Sadie Armijo stands against a wall at the State Auditor's Office as sunlight coming through the blinds stripes across her and the room.

Sadie Armijo, director of state audit and special investigations at the Washington State Auditor's Office, and her team monitor for instances of fraud and misuse in the billions of dollars of dollars in federal funding coming into the state. (Lindsey Wasson for Crosscut)

Sadie Armijo, director of state audit and special investigations at the Washington State Auditor's Office, and her team monitor for instances of fraud and misuse in the billions of dollars of dollars in federal funding coming into the state. (Lindsey Wasson for Crosscut)

Any government or agency that spends more than $750,000 in federal money in a year must undergo a separate federal audit. With so much federal relief flowing down through the state or directly to local governments, many smaller cities have hit that threshold for the first time ever.

Kelly Collins, director of local audit at the auditor's office, said some of the small governments her division works with have struggled to keep up with reporting requirements and deadlines as they grapple with new rules while also operating remotely under pandemic operations the past two years. Those audits can involve complex requirements to monitor performance metrics or subrecipients of federal dollars. 

"I think some of the grant requirements were overlooked," she said. "We're seeing several issues across the state."

Collins said her division completed 368 federal audits last year, but about 100 additional audits remained unfinished at year’s end, when governments needed extensions or hit delays. Those backups pile overdue auditing on top of the already oversized work scheduled this year. 

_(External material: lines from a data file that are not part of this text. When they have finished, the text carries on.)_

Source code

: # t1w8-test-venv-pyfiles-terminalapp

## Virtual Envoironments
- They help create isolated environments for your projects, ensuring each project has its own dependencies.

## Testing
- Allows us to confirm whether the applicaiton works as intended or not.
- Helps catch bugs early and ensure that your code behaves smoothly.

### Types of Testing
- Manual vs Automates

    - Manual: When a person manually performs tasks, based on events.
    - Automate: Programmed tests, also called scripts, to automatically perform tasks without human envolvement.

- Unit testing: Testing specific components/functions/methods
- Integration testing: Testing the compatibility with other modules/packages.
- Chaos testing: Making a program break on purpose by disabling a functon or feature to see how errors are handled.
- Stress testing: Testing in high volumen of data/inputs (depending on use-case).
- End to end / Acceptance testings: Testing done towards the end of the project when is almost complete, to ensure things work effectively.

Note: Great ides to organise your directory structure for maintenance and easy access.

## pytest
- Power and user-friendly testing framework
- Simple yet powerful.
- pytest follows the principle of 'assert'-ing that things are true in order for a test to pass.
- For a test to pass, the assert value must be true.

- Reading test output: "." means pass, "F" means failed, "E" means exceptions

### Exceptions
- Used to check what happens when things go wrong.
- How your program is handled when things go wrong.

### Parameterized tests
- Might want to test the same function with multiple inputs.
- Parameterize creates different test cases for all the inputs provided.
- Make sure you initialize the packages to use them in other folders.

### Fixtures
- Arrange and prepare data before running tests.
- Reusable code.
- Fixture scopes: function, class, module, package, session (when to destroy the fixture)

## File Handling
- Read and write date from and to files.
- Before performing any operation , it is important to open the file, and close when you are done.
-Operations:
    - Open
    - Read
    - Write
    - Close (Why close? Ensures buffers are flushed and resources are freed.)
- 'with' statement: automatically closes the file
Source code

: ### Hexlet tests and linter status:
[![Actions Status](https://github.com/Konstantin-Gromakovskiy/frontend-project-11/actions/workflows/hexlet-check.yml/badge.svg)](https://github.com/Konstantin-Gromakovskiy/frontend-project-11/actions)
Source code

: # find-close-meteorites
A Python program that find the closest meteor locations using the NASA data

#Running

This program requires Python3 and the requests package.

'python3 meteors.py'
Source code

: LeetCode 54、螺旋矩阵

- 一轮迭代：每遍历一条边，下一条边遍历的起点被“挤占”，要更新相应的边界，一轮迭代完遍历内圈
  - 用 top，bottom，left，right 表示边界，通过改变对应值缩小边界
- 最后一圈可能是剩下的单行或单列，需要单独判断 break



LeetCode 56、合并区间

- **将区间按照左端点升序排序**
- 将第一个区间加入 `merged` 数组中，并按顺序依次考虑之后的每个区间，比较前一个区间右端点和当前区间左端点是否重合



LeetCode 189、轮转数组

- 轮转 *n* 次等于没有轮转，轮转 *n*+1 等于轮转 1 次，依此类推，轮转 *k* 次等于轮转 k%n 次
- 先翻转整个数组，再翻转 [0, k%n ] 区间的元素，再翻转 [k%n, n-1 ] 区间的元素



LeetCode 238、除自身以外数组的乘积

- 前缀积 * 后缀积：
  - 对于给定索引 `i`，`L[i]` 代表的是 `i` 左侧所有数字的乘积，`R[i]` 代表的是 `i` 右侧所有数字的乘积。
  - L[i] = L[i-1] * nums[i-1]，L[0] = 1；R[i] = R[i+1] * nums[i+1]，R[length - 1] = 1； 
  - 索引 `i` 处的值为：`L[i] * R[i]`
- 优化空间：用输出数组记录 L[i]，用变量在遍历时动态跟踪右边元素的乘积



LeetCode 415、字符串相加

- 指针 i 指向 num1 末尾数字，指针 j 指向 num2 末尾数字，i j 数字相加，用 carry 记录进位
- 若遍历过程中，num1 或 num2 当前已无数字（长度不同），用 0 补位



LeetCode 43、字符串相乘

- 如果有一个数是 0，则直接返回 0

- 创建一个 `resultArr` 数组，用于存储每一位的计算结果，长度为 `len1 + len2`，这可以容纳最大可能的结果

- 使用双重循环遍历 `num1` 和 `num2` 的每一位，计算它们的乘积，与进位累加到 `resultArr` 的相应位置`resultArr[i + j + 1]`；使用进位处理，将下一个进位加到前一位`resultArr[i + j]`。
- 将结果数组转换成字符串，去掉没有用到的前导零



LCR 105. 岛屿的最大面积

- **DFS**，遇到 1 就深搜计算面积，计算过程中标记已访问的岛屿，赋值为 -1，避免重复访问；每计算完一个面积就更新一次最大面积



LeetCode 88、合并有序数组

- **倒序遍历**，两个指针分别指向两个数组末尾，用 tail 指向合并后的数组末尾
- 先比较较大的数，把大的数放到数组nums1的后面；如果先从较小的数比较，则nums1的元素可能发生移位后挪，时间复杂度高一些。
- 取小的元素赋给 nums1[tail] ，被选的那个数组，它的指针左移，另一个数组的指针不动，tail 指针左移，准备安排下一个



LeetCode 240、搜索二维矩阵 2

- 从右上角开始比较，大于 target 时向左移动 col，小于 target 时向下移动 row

"It's just a huge amount of work," Collins said, "and we see that just carrying on."

Dylan Wharton, an assistant auditor, faces away as he works at his computer in his cubicle. A sign in the foreground reads "Team Olympia."

Dylan Wharton, assistant state auditor, works at his desk at the Washington State Auditor's Office in Olympia, March 2, 2022. (Lindsey Wasson for Crosscut)

Dylan Wharton, assistant state auditor, works at his desk at the Washington State Auditor's Office in Olympia, March 2, 2022. (Lindsey Wasson for Crosscut)

Compliance and correction

State Auditor McCarthy said a significant part of the office's mission involves educating public agencies and helping them adopt best practices for their financial oversight. She wants her office to be a resource for good governance and transparency. 

"We're helping people make sure they have confidence in the people who are running their governmental entities," she said. 

King Country recently got dinged with multiple findings for failing to establish controls to ensure compliance with some federal grants and for spending funds outside an allowed time frame. Benton County had a finding for not ensuring all contractors were eligible for federal work. Auditors included recommendations on how to address those shortcomings in each county's report. 

Agency officials must report any missing money or suspected fraud to the auditor's office for investigation. Armijo said direct audit work discovers only about 4% to 5% of known fraud, with most suspected misappropriations being identified by the agencies themselves. 

Auditors then work with the state Attorney General's Office and law enforcement to follow up on criminal or legal consequences to theft or fraud at public agencies.

As ongoing audits catch up with previous waves of relief dollars and additional infrastructure money streams to states, auditors across the country expect to see a rise in spending violations and fraud. Armijo said auditors will be targeting high-risk activities for review, like electronic transactions and compliance with subrecipient monitoring. 

The amount of recovery money that must pass through multiple agencies has made tracking subrecipients a widespread challenge for agencies and governments, as they distribute grants to local relief efforts. Monitoring the costs and compliance of those grantees creates a tangle of regulations and potential missteps for agencies unfamiliar with the process. 

"We know that's going to be an area," Armijo said. "It's also just a common area where pre-pandemic we would find issues. ... This is just magnified."